The United States has spent billions of dollars in Afghanistan on economic interventions, such as job-training programs and direct cash payments, to counter violent extremism, but a new study casts doubt on the ability of these initiatives to reduce support for the Taliban or improve people’s economic condition.

The study, led by Yale political scientist Jason Lyall, is the first to test the effectiveness of economic aid programs in an active war zone. The researchers partnered with Mercy Corps, a global humanitarian and development organization, to evaluate a program that provided vocational training and unconditional cash payments to young men and women in Kandahar, Afghanistan’s second-largest city and the birthplace of the Taliban, where airstrikes, suicide bombings, and military operations occur regularly.

We didn’t find any evidence to support the belief that insurgent support is driven by unemployment and poor job prospects,” said Lyall, a Jackson Institute faculty member and director of Yale’s Political Violence FieldLab.

The researchers conducted a randomized controlled experiment over a period from 2015 to 2017 when Kandahar was experiencing frequent combat operations, a sharp economic downturn, and a robust opium crop. The research sample consisted of 2,597 men and women who were deemed vulnerable to supporting insurgents due to high unemployment, youth (their average age was 21 years old), a shared Pashtun ethnicity with the Taliban, and the experience of forced displacement.

Participants were divided into groups that received a one-time payment of $75 (the equivalent of four mouths wages for the average unskilled male worker in Kandahar); groups that were enrolled in a vocational training program that lasted either three or six months; groups that received both the payment and training; and control groups that did not receive either intervention. Through multiple surveys, the researchers measured the economic outcome of the interventions and their effect on participants’ attitudes toward the Afghan government and the Taliban.

They found that the vocational training — which consisted of courses meant to build marketable skills like mobile phone repair, metal working, and computer services — resulted in slight economic improvements and triggered no support for the government.

The $75 direct cash payments caused an initial boost in support for the government, but generated ill will toward the government after the money was spent.

The direct cash transfers were problematic,” said Lyall, who has briefed U.S. military officials on the study’s findings. “People were actually tracking more toward the Taliban after the money ran out.”

The findings have important policy implications as both vocational training and cash transfers are widely used by governments, militaries, and aid agencies, note the researchers. For example, the United States spent $2.28 billion on unconditional one-time cash payments in Afghanistan from 2003 to 2014, and nearly $4 billion on similar payments in Iraq from 2003 to 2011.

If we’re right — and keep in mind that this is only one study — then making one-time cash payments just pours gasoline on the fire in places like Afghanistan and Iraq,” Lyall said. “If governments and aid groups are going to use cash payments, they should distribute the money in installments so that they don’t create a boom and bust cycle.”

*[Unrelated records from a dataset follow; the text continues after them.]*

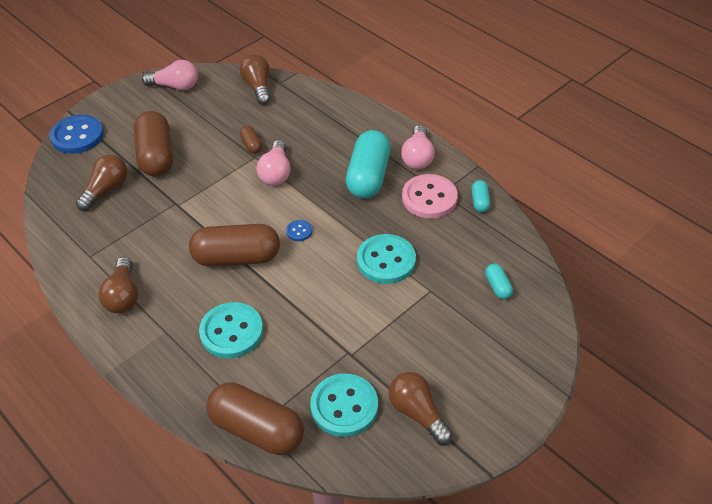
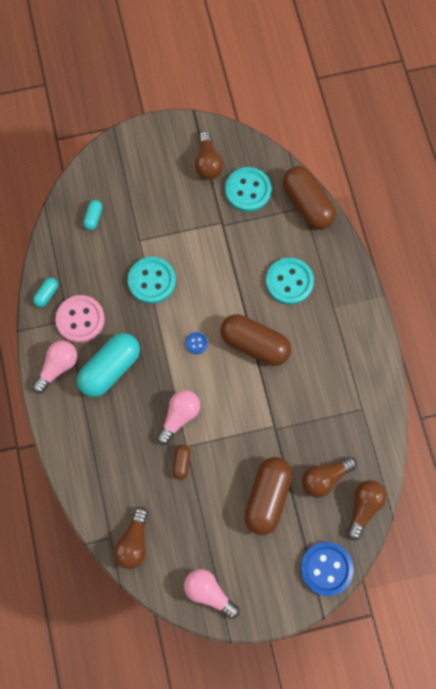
camera: 150 degrees left, 25 degrees up
brown light bulb [98,257,138,313] -> brown light bulb moved to [347,480,387,540]

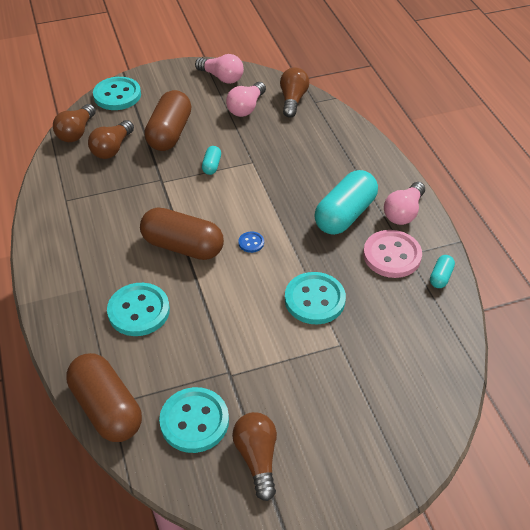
camera: 175 degrees right, 25 degrees down
turquoise capsule [83,200,102,230] -> turquoise capsule moved to [202,146,221,175]
pink light bulb [156,390,200,445] -> pink light bulb moved to [226,82,266,117]
brown capsule [173,445,190,480] -> none
blue button [300,542,353,596] -> turquoise button [93,77,141,110]
brown light bulb [302,457,357,498] -> brown light bulb turned 150 degrees clockwise [88,120,134,159]

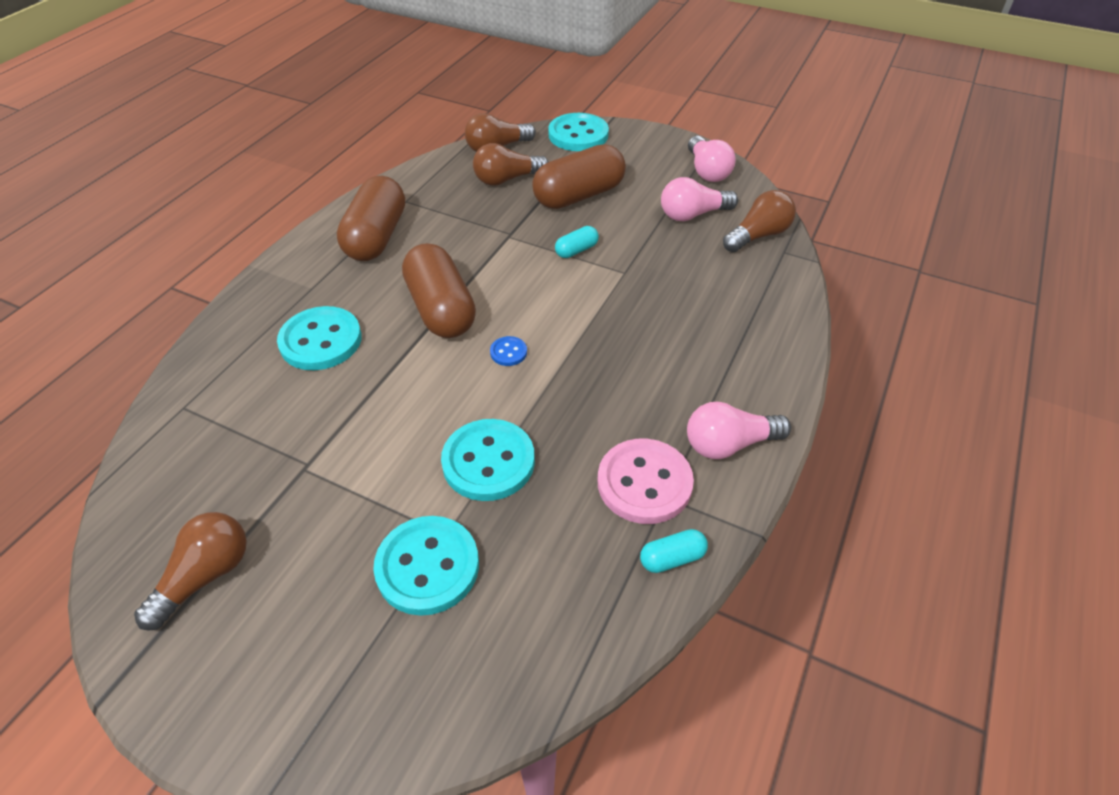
camera: 45 degrees right, 0 degrees up
brown capsule [66,353,142,442] -> brown capsule moved to [337,176,405,261]
turquoise button [159,387,229,453] -> turquoise button moved to [373,516,479,616]
turquoise capsule [314,170,378,235] -> none

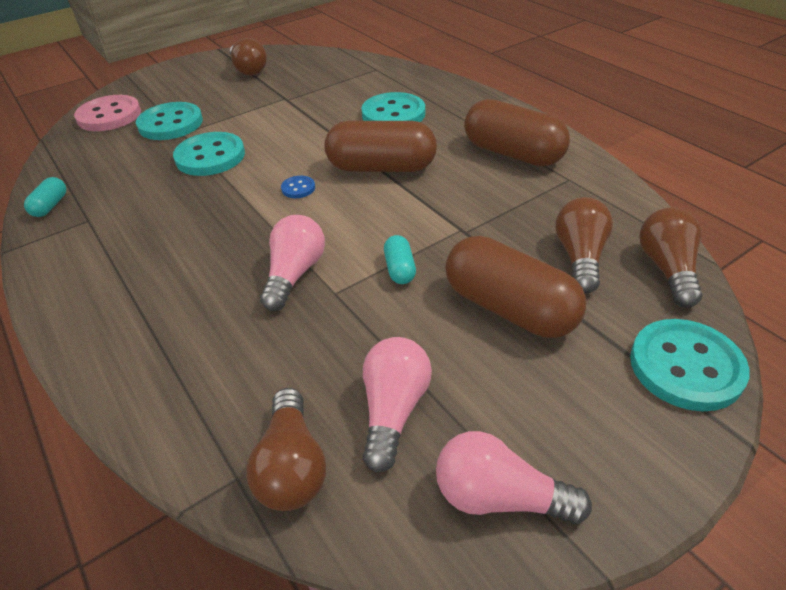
camera: 120 degrees right, 5 degrees down
brown capsule [532,144,626,209] -> brown capsule turned 45 degrees counterclockwise [445,236,586,338]
pink button [598,439,694,524] -> pink button moved to [74,95,141,131]
pink light bulb [687,402,791,459] -> pink light bulb moved to [260,215,325,311]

While each intervention individually failed to shift support away from the Taliban, when combined they elicited a pro-government response from study participants over a seven- to eight-month period, the study concluded.

Lyall and his co-authors suggest that policymakers and aid agencies employ the interventions in tandem and not necessarily with the objective of improving economic conditions.

Even though these are economic interventions, their most important effect is political, not economic,” he said. “You want the local government to be seen as delivering something to the population so that it demonstrates that local officials care and are trying to help their constituents. It allows local politicians to gain a positive reputation for bringing in funds.”

Kandahar is a “noisy” and insecure environment with poor telecommunications, where people rarely witness examples of government competency, said Lyall.

One signal, such as a cash payment, is not enough to cut through that noise,” he said. “You really need at least two signals because then people can begin to put a pattern together and revise their opinions of the government’s response and competency.”

The linkage between economic aid programs and insurgent support is typically studied in a post-conflict environment years after the shooting as stopped, Lyall said.

Our study allowed us for the first time to see the effects of these programs in a violent setting,” he said. “The Taliban is in Kandahar and joining the Taliban is a realistic proposition there.”

Since U.S.-led forces toppled the Taliban in 2001, the Unites States has spent nearly $46 billion on aid programs to win over the Afghan people’s hearts and minds, according to the Office of the Special Inspector General for Afghanistan Reconstruction. About 25,000 civilians have been killed in Afghanistan since accurate reporting began in 2009, according to the United Nations Assistance Mission Afghanistan.

Lyall’s co-authors are Yang-Yang Zhou, a Ph.D. candidate in the politics department at Princeton University, and Kosuke Imai, professor of politics at Princeton University.